WHAT IS NEEDED -> Write out exactly the lines of the entries below from the one holding "probe geometry matches IEC 61032, maintain" to the one holding "solutions, traceable calibration, and", inclusive, and leave out all other lines.

MATERIAL SUPPLIED: Begin

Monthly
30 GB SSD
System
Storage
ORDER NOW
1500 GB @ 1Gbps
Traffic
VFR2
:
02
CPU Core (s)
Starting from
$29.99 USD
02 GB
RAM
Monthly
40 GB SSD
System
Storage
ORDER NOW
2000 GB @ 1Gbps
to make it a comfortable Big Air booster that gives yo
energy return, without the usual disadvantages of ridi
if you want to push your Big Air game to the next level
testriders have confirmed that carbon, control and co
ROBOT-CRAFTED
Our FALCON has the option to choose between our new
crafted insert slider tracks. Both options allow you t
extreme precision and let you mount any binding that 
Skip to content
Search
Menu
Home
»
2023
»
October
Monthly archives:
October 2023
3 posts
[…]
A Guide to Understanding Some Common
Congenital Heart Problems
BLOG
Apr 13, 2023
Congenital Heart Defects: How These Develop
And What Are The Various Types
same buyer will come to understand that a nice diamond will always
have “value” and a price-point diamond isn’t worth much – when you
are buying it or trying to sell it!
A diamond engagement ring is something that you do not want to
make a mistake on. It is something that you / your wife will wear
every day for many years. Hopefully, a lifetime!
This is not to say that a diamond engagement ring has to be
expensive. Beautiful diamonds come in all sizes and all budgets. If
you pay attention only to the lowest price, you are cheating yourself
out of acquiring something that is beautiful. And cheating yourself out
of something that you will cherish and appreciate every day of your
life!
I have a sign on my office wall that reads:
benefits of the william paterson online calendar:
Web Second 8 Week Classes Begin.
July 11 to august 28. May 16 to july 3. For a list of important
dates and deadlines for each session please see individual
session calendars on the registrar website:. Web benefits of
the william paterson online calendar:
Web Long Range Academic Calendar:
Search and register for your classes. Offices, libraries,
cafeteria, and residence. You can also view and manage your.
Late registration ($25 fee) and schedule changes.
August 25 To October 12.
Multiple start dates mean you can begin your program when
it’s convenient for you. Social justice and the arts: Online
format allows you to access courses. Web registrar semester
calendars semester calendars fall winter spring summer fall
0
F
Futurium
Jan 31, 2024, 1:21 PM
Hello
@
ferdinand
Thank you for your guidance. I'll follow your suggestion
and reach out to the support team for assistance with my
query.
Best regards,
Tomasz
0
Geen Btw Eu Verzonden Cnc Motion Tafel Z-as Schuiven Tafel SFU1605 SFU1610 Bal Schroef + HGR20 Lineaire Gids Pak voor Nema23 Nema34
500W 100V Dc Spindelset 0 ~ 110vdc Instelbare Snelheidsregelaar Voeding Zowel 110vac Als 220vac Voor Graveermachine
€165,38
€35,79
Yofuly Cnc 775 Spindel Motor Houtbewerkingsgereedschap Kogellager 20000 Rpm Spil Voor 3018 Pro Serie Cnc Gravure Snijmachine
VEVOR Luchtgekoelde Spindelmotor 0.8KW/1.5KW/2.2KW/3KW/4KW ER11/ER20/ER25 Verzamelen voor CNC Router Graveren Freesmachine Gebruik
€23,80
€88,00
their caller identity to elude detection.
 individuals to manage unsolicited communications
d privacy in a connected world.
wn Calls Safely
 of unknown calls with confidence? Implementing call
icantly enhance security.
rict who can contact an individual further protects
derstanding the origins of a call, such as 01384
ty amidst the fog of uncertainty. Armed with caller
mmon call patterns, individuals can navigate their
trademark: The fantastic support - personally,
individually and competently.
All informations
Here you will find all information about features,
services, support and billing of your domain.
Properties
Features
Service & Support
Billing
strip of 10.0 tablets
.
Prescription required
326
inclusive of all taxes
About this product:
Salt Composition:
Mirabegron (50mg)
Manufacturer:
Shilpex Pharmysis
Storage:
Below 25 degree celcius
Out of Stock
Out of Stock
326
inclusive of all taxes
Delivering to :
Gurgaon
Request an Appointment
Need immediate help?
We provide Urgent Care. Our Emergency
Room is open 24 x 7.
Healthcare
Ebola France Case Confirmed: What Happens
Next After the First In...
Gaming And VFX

MATERIAL SUPPLIED: End
MATERIAL SUPPLIED: Begin

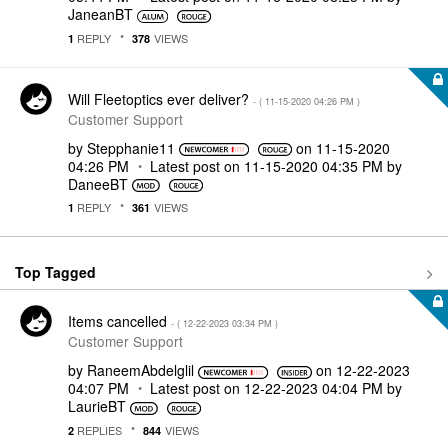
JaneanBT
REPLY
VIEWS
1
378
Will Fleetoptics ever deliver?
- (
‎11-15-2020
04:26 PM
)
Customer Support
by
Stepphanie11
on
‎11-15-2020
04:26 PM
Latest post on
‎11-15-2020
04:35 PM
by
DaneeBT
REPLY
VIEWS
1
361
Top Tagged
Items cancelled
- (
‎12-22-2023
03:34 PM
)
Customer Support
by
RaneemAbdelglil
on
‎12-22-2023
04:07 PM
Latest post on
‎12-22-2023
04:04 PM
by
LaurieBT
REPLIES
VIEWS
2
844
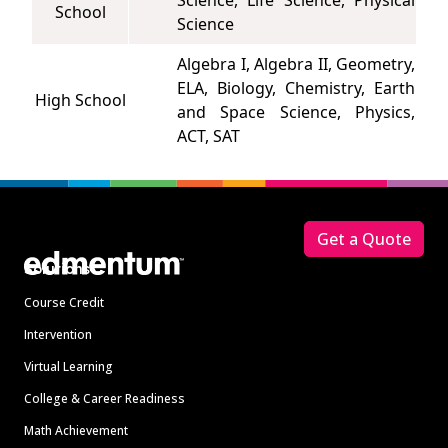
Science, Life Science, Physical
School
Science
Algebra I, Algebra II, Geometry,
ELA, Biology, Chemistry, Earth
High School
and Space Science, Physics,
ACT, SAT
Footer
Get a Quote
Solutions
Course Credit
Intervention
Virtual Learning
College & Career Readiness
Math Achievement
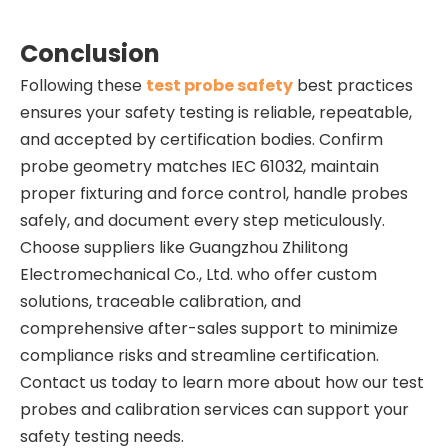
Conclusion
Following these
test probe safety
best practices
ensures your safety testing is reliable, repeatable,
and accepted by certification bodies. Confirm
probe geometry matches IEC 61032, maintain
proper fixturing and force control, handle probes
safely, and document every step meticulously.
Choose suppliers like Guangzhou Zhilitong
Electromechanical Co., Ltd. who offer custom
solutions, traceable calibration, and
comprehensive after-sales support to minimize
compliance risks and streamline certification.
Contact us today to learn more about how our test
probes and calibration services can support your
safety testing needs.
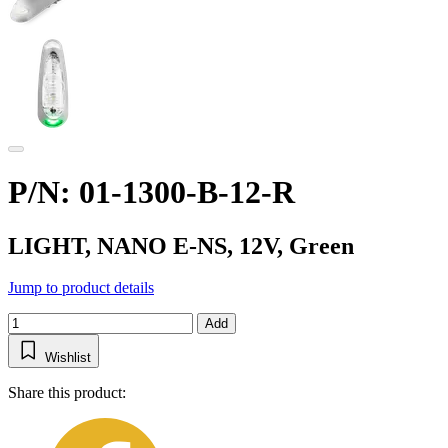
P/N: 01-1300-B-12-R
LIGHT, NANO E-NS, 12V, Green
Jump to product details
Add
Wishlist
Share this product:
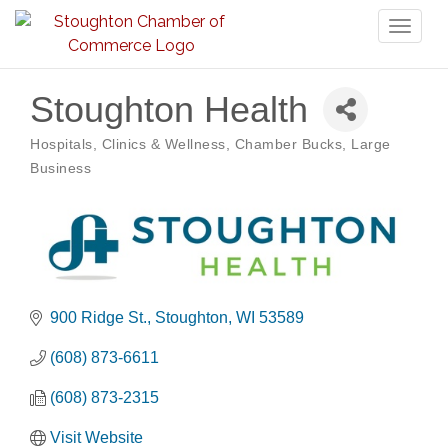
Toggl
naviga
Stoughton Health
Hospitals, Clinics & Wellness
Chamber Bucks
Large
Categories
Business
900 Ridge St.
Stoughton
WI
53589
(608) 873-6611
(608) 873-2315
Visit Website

MATERIAL SUPPLIED: End

RESPONSE BELOW ->
probe geometry matches IEC 61032, maintain
proper fixturing and force control, handle probes
safely, and document every step meticulously.
Choose suppliers like Guangzhou Zhilitong
Electromechanical Co., Ltd. who offer custom
solutions, traceable calibration, and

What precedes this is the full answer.